Across an ocean, the other half of Seleznev’s story was being written by a federal task force. Police and Secret Service agents in Seattle had been investigating Seleznev’s restaurant hacks for years, and were constantly monitoring the underground website where the stolen cards appeared for sale, Bulba.cc. It wasn’t lost on them that the site abruptly stopped selling new cards in late April 2011, at the exact same time that Roman Seleznev, already their prime suspect, was nearly killed in Marrakesh. Later, according to court records, Seleznev’s wife testified about her ex-husband in front of the Seattle grand jury that ultimately indicted him.
Ignorant of all this, Seleznev was feeling more optimistic by July 2014. Photographs later recovered from his electronics show him posing in his sports car and showing off bales of bundled cash. He used some of his hacking money to take his new girlfriend and her daughter for a vacation in the Maldives, not knowing that American officials had been tipped off to the trip. The Maldives has no extradition treaty with the U.S., but police there were persuaded to pick up Seleznev and turn him over to Secret Service agents, who hustled him onto a private jet, then onward to the U.S. Pacific island of Guam. From there he was formally extradited to Seattle.
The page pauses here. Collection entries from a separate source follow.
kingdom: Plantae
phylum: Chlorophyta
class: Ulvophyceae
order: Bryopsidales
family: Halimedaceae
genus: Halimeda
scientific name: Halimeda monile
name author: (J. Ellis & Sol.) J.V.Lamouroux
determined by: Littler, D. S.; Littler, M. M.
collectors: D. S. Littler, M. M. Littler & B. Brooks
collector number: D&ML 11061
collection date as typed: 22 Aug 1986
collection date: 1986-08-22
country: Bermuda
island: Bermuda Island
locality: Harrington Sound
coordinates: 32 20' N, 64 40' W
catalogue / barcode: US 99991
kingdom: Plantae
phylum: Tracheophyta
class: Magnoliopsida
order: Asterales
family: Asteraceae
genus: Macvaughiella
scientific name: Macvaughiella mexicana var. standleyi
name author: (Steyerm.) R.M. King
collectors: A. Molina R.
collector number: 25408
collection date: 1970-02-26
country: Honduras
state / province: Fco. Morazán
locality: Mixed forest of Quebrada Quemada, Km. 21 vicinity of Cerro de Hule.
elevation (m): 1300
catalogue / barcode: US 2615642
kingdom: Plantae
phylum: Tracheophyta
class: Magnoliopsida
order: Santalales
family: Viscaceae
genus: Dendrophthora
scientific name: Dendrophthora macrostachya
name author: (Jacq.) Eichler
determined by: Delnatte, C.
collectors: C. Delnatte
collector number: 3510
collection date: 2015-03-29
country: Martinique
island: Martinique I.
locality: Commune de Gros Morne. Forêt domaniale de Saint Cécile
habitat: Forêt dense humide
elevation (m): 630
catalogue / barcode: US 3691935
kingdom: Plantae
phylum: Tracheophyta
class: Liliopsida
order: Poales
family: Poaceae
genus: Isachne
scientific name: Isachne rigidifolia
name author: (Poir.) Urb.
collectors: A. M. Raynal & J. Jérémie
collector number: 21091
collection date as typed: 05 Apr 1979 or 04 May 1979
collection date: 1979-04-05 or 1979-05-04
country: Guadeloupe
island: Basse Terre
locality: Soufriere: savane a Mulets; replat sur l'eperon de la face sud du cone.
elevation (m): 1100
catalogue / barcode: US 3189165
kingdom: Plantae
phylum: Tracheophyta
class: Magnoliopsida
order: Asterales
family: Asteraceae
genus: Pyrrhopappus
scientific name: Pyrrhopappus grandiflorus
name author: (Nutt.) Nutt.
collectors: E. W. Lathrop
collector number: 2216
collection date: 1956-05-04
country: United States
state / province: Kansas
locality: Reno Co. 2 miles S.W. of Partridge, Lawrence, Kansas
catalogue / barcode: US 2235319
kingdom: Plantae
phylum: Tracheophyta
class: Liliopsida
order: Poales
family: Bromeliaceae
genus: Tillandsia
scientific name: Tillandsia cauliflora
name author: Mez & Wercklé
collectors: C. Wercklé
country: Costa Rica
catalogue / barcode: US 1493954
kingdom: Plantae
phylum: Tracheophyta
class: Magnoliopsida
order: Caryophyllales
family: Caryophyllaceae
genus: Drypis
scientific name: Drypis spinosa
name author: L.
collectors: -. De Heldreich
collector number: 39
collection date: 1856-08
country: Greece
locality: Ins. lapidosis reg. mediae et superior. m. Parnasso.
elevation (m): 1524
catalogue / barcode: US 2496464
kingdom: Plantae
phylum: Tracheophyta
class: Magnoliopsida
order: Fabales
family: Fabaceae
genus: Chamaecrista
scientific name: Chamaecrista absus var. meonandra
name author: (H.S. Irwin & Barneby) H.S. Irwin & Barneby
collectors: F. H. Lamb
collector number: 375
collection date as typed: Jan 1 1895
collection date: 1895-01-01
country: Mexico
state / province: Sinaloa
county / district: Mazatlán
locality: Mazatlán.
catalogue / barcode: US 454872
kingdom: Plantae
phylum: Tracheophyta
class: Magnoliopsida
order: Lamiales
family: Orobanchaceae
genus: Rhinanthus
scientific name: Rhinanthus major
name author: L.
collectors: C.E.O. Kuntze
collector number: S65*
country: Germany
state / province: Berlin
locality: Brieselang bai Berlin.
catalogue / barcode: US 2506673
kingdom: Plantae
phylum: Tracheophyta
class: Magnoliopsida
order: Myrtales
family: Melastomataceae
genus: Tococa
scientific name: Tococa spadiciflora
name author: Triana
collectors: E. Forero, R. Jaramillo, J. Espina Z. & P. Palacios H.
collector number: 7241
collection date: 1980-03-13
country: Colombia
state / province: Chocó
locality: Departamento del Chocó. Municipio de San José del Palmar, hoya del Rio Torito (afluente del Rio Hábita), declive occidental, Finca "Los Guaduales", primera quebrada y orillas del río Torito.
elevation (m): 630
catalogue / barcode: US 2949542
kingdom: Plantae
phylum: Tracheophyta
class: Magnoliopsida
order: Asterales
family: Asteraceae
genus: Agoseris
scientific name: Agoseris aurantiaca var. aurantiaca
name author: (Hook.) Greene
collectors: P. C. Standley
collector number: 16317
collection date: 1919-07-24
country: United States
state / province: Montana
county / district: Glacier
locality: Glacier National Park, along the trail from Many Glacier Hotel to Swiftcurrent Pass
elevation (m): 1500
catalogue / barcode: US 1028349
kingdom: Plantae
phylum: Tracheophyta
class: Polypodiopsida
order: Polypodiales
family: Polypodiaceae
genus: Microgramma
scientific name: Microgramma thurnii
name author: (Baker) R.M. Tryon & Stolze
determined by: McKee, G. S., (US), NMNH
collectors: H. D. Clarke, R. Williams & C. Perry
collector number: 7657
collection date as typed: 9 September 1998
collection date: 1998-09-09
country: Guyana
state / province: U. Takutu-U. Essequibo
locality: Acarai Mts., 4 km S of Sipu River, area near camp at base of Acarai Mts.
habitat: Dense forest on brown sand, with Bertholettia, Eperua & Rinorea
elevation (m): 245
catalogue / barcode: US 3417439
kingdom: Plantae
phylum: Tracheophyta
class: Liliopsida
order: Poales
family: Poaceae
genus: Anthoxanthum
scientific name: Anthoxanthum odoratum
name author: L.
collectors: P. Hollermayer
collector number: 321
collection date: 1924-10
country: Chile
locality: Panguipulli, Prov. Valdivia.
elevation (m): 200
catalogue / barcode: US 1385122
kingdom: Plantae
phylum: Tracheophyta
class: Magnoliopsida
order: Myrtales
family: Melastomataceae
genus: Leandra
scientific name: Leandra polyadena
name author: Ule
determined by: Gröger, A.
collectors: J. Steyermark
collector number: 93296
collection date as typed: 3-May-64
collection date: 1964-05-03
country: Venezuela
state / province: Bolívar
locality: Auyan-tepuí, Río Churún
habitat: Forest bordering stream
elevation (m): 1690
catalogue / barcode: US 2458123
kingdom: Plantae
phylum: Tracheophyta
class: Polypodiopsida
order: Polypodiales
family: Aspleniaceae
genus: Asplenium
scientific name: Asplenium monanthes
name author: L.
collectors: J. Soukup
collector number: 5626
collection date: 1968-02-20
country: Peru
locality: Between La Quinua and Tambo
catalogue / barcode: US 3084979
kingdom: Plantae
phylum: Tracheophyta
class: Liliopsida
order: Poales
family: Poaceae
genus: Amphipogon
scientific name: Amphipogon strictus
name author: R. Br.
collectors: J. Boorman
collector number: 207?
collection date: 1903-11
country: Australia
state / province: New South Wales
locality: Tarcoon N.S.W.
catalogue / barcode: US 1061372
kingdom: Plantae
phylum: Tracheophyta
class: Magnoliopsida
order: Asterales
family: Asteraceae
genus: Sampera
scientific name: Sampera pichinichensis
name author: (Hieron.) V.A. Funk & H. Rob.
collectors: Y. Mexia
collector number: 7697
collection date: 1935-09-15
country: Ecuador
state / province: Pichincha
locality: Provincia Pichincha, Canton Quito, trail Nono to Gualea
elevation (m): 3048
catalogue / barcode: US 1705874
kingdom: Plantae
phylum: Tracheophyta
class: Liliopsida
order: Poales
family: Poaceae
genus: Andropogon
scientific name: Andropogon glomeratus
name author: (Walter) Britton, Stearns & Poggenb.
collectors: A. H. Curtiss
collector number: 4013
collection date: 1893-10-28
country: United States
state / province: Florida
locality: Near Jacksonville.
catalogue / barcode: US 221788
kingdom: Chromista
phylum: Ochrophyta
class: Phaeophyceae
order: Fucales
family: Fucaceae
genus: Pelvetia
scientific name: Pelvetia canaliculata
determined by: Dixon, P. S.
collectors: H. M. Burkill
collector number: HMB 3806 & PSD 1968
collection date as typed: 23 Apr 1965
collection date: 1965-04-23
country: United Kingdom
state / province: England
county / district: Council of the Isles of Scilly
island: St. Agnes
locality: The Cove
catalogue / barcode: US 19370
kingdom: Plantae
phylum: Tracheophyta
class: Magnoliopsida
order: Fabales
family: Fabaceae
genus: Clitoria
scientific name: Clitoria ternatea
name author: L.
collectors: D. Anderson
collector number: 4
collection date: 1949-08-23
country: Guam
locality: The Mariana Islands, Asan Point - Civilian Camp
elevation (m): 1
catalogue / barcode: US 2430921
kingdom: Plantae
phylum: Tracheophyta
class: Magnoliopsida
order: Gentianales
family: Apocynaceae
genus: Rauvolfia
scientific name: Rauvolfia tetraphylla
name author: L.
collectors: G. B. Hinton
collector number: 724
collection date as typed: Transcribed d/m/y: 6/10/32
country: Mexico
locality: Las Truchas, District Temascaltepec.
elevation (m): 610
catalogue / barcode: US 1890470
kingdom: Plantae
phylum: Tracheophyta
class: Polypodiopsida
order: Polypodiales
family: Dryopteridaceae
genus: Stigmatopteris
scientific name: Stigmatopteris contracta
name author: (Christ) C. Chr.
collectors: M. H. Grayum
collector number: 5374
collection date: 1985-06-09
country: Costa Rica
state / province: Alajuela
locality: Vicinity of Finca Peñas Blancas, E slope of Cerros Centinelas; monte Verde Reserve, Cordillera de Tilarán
In his letter, Seleznev blames his lawyers for pushing him to take his case to trial, though the court record casts doubt on that claim. Transcripts of phone calls between him and his father show them discussing plans to delay his trial through various pretexts, hoping to push it beyond the 2016 election, when a Donald Trump administration might be more friendly to Russian hackers.
Now, with no presidential pardon in evidence, Seleznev’s fate will be guided by harsh federal sentencing guidelines that recommend around 25 years in prison for a crime of his scale. The final decision will rest with his judge.
“Please understand that I was a desperate child who grew into a desperate man,” he wrote the court in closing.
“I am alive today and I thank God and the United States of America Government. I was going down a very deadly road.”